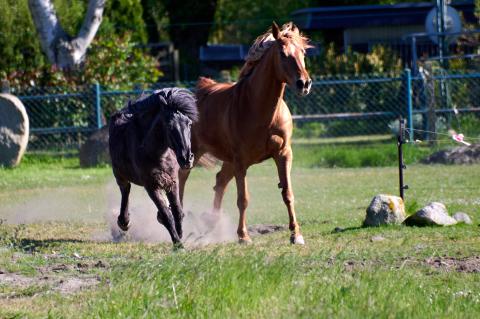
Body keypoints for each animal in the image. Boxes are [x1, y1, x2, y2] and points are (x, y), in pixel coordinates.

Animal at [108, 89, 197, 249]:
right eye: (169, 126)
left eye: (189, 123)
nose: (187, 158)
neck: (156, 152)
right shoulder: (152, 186)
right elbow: (167, 216)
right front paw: (178, 244)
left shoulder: (172, 181)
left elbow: (177, 210)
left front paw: (180, 233)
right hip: (119, 174)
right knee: (125, 190)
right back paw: (124, 222)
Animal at [179, 22, 312, 245]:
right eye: (282, 53)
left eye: (302, 52)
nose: (304, 83)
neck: (259, 109)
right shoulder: (241, 161)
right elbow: (243, 199)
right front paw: (243, 236)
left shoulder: (283, 154)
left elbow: (288, 193)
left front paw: (296, 235)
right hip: (195, 154)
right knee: (181, 180)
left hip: (229, 161)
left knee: (220, 182)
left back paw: (211, 223)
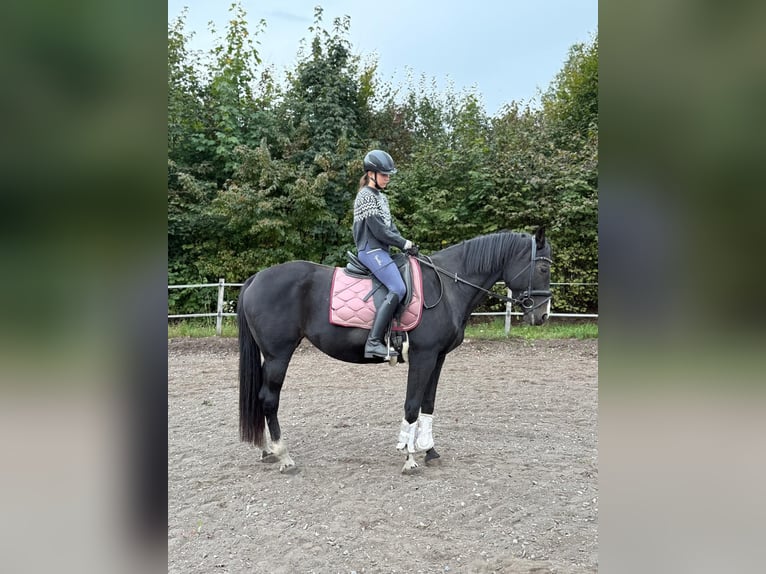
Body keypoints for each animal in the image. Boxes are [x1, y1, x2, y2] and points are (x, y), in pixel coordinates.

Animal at [237, 227, 552, 473]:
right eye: (543, 268)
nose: (543, 315)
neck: (448, 287)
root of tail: (255, 278)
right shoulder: (423, 356)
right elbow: (412, 404)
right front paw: (409, 457)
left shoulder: (438, 357)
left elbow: (428, 404)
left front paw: (430, 451)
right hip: (279, 355)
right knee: (269, 399)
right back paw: (284, 456)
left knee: (262, 397)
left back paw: (267, 451)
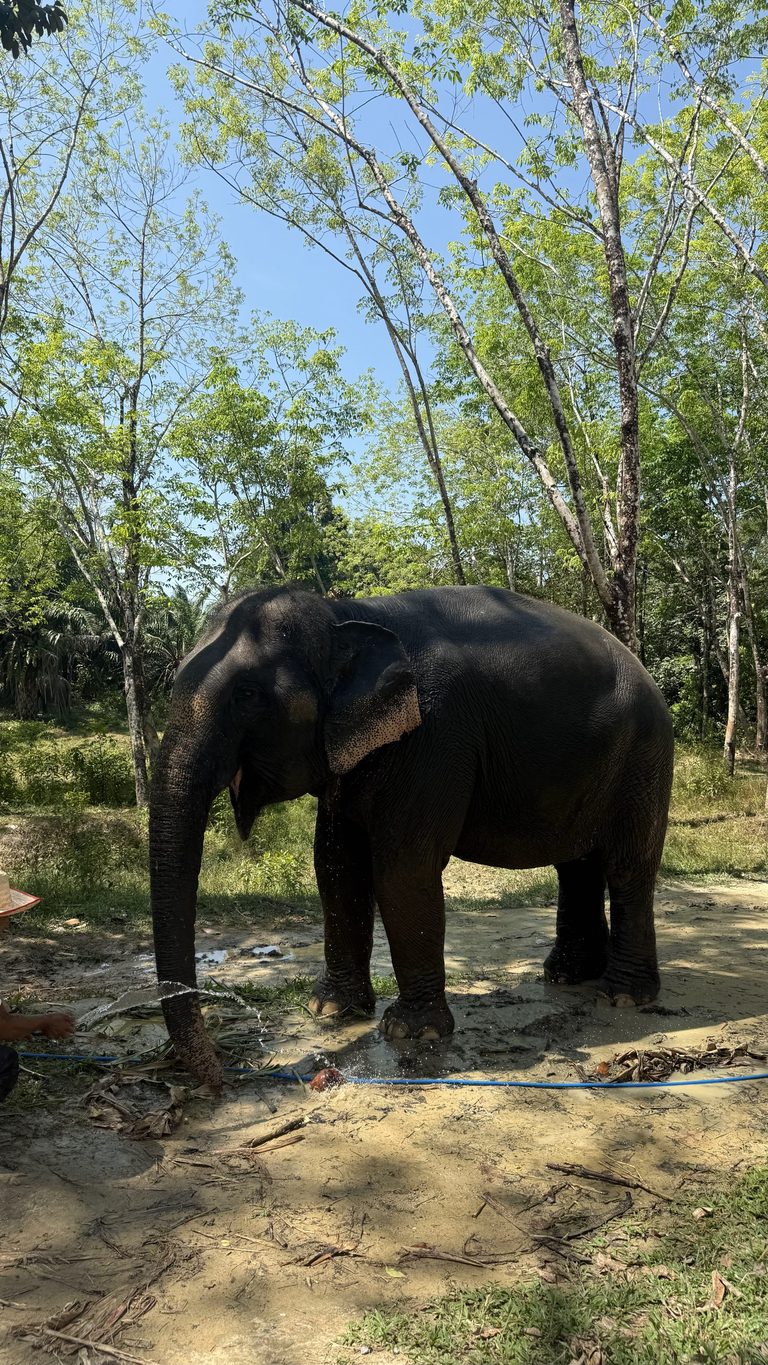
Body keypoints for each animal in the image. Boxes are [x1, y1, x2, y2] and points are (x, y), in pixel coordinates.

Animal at [150, 584, 674, 1090]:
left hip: (644, 758)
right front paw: (329, 1010)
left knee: (627, 867)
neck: (348, 612)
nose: (221, 1078)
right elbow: (336, 865)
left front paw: (409, 1032)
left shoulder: (434, 736)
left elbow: (403, 869)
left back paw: (622, 996)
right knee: (577, 865)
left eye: (247, 694)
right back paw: (566, 975)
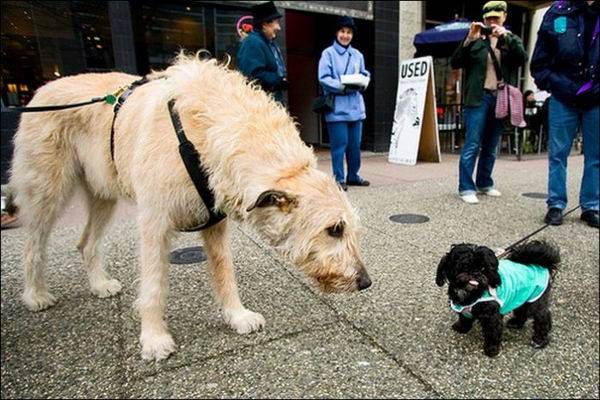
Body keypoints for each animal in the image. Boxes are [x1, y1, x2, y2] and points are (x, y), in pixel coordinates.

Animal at [10, 52, 370, 360]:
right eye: (334, 230)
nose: (366, 282)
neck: (204, 130)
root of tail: (41, 89)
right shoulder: (154, 222)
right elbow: (154, 284)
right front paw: (154, 338)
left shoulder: (216, 223)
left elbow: (225, 271)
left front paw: (237, 316)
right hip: (46, 190)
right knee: (32, 243)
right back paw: (35, 295)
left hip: (102, 194)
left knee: (86, 243)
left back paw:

-*-*-

The lines from the one containing "left front paw: (296, 235)" through the last line of the records are what you should copy, word for word and nothing else, with pictures left out.

YOUR SOLUTION =>
left front paw: (296, 235)
right hip: (195, 154)
right knee: (181, 180)
left hip: (229, 161)
left knee: (220, 182)
left back paw: (211, 223)
Body keypoints for each animal in the image. Boxes are [x1, y1, x2, y2] and points are (x, y), in pixel coordinates.

Animal at [237, 227, 552, 473]:
right eye: (543, 268)
nose: (543, 315)
neck: (448, 287)
root of tail: (255, 278)
right shoulder: (423, 356)
right elbow: (412, 404)
right front paw: (409, 457)
left shoulder: (438, 357)
left elbow: (428, 404)
left front paw: (430, 451)
right hip: (279, 355)
right knee: (269, 399)
right back paw: (284, 456)
left knee: (262, 397)
left back paw: (267, 451)
Body keypoints for each animal in the image. Boxes are [x1, y1, x2, y2] and points are (x, y), in pixel coordinates.

Animal at [150, 584, 674, 1090]:
left hip: (644, 758)
right front paw: (329, 1010)
left knee: (627, 867)
neck: (348, 612)
nose: (221, 1078)
right elbow: (336, 865)
left front paw: (409, 1032)
left shoulder: (434, 736)
left elbow: (403, 869)
left back paw: (622, 996)
right knee: (577, 865)
left eye: (247, 694)
right back paw: (566, 975)
Body keypoints for each animal in the image. Boxes are [x1, y1, x2, y2] and points are (x, y), in pixel coordinates.

Animal at [10, 52, 370, 360]:
right eye: (334, 230)
nose: (366, 282)
neck: (204, 130)
root of tail: (41, 89)
right shoulder: (154, 222)
right elbow: (154, 284)
right front paw: (154, 338)
left shoulder: (216, 223)
left elbow: (225, 271)
left front paw: (237, 316)
right hip: (46, 190)
right knee: (32, 243)
right back paw: (35, 295)
left hip: (102, 194)
left knee: (86, 243)
left back paw:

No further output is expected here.